- _Passage_:

━━━━━━━━

[RFC] Experimental DMA-BUF Device Heaps

Daniel Vetter daniel at ffwll.ch
Tue Sep 1 07:32:22 UTC 2020


On Sun, Aug 16, 2020 at 02:22:46PM -0300, Ezequiel Garcia wrote:
> This heap is basically a wrapper around DMA-API dma_alloc_attrs,
> which will allocate memory suitable for the given device.
> 
> The implementation is mostly a port of the Contiguous Videobuf2
> memory allocator (see videobuf2/videobuf2-dma-contig.c)
> over to the DMA-BUF Heap interface.
> 
> The intention of this allocator is to provide applications
> with a more system-agnostic API: the only thing the application
> needs to know is which device to get the buffer for.
> 
> Whether the buffer is backed by CMA, IOMMU or a DMA Pool
> is unknown to the application.
> 
> I'm not really expecting this patch to be correct or even
> a good idea, but just submitting it to start a discussion on DMA-BUF
> heap discovery and negotiation.
> 
> Given Plumbers is just a couple weeks from now, I've submitted
> a BoF proposal to discuss this, as perhaps it would make
> sense to discuss this live?
> 
> Not-signed-off-by: Ezequiel Garcia <ezequiel at collabora.com>

I think on the uapi/constraint solving side there's been already tons of
discussions while I enjoyed vacations, so different concern from me
entirely on the implementation side:

In the past the only thing we had in upstream was subsystem/driver
specific allocators, and dma-buf for sharing. With dma-buf heaps we kinda
get a central allocator, which duplicates large chunks of of all these
allocators. And since it's a central allocator by design, the reason for
having per-subsystem allocators is kinda gone.

━━━━━━━━

- _Record excerpts_:

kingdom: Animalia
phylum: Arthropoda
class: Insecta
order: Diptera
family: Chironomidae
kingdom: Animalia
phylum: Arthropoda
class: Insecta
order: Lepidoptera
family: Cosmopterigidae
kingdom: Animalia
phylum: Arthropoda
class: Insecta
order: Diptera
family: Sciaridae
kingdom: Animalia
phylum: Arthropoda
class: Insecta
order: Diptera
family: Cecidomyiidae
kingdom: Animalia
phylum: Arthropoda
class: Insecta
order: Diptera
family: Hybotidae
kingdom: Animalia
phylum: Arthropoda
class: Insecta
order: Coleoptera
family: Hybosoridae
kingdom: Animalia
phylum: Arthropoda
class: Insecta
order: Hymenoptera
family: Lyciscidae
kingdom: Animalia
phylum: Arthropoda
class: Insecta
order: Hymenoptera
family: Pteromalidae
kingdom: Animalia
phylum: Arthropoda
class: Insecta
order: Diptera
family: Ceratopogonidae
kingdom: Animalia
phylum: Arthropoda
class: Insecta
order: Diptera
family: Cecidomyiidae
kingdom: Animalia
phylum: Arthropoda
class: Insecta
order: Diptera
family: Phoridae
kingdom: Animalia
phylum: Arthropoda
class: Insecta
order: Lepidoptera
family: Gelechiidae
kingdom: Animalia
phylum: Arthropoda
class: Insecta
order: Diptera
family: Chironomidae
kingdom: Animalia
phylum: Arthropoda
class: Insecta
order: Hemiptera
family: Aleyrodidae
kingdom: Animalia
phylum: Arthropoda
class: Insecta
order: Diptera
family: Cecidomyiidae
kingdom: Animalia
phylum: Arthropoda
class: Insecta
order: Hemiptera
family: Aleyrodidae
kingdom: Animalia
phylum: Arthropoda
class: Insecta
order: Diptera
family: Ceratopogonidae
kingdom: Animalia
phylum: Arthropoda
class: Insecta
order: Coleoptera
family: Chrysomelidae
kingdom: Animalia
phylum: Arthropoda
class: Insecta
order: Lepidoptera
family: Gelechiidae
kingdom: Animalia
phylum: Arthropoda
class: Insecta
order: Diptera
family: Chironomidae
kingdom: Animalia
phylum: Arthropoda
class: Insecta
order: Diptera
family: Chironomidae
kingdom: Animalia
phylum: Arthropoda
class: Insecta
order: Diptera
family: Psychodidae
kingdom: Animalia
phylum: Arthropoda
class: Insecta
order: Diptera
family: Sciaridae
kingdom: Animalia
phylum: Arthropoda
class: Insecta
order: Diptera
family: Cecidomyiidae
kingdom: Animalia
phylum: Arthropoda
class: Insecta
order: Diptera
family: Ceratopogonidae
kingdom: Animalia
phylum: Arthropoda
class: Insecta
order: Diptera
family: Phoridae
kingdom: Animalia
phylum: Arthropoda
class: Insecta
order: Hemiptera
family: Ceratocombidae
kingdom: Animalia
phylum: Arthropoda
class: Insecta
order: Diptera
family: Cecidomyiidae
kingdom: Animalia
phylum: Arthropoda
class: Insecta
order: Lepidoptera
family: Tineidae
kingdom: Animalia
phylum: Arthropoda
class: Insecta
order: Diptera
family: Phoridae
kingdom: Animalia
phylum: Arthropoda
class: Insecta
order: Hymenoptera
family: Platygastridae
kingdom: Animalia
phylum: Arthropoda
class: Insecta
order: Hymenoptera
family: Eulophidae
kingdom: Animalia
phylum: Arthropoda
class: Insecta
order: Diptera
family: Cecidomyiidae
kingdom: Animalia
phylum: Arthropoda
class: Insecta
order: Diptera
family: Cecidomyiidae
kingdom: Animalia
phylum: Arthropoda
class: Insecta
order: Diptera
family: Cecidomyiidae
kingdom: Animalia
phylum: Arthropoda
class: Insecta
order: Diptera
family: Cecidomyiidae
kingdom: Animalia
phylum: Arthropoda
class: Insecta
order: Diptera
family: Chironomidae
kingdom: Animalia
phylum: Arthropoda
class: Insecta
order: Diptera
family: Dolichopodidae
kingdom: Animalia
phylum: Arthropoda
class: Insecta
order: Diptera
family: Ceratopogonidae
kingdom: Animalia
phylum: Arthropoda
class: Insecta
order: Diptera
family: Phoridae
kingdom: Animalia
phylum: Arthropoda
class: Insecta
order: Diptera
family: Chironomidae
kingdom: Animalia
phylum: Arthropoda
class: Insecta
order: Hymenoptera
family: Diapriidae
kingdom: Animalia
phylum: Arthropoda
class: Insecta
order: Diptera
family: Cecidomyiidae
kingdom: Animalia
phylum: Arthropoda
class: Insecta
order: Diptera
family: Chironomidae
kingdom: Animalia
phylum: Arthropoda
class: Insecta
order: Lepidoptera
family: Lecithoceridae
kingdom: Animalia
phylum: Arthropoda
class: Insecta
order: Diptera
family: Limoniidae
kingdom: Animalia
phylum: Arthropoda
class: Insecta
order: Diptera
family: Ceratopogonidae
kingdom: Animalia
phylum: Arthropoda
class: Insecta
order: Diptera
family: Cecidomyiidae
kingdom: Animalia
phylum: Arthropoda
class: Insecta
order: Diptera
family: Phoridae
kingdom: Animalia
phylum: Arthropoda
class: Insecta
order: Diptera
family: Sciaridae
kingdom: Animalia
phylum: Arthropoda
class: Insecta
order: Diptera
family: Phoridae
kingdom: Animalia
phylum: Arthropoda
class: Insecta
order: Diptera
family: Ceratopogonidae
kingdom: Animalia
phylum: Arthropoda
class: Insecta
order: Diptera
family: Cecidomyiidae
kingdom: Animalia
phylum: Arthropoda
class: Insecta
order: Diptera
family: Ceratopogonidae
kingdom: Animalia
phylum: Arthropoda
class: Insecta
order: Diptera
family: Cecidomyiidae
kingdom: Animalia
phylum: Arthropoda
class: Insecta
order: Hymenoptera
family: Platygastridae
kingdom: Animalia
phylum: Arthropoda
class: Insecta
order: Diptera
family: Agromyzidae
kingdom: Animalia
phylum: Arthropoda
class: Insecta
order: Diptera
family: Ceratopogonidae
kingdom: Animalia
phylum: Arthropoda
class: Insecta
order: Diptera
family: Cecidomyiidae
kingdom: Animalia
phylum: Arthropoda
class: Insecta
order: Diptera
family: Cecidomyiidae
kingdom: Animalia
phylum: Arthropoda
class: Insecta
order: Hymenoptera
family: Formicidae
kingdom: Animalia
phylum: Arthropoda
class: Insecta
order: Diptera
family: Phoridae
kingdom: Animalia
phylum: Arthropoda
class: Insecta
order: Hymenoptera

━━━━━━━━

- _What is required_: Carry on the reply about DMA-BUF device heaps, starting right after its last sentence.

- _The response_:
I think there's two approaches here:
- we convert e.g. drm allocator helpers to internally use the right heap
  implementation. That would also give us some fairly direct way to expose
  these constraints in sysfs so a userspace allocator knows which dma-buf
  heap to pick for shared stuff.

- we require that any heap is just a different uapi for an existing driver
  allocator, e.g. by having a dma-buf wrapper for all gem drivers.

Otherwise I think what we end up with is a pile of dma-buf heaps for
android's blob gpu driver world, and not used anywhere else. Not something
even remotely interesting for upstream :-)

tldr; I'd like to see how dma-buf heaps closely integrate with all the
existing buffer management code we have. Both kernel (and throuhg some
allocator library effort) in userspace.

Cheers, Daniel

> ---
>  drivers/dma-buf/heaps/Kconfig       |   9 +
>  drivers/dma-buf/heaps/Makefile      |   1 +
>  drivers/dma-buf/heaps/device_heap.c | 268 ++++++++++++++++++++++++++++
>  include/linux/device.h              |   5 +
>  include/linux/dma-heap.h            |   6 +
>  5 files changed, 289 insertions(+)
>  create mode 100644 drivers/dma-buf/heaps/device_heap.c
> 
> diff --git a/drivers/dma-buf/heaps/Kconfig b/drivers/dma-buf/heaps/Kconfig
> index a5eef06c4226..2bb3604184bd 100644
> --- a/drivers/dma-buf/heaps/Kconfig
> +++ b/drivers/dma-buf/heaps/Kconfig
> @@ -12,3 +12,12 @@ config DMABUF_HEAPS_CMA
>  	  Choose this option to enable dma-buf CMA heap. This heap is backed
>  	  by the Contiguous Memory Allocator (CMA). If your system has these
>  	  regions, you should say Y here.
> +
> +config DMABUF_HEAPS_DEVICES
> +	bool "DMA-BUF Device DMA Heap (Experimental)"
> +	depends on DMABUF_HEAPS
> +	help
> +	  Choose this option to enable dma-buf per-device heap. This heap is backed
> +	  by the DMA-API and it's an Experimental feature, meant mostly for testing
> +	  and experimentation.
> +	  Just say N here.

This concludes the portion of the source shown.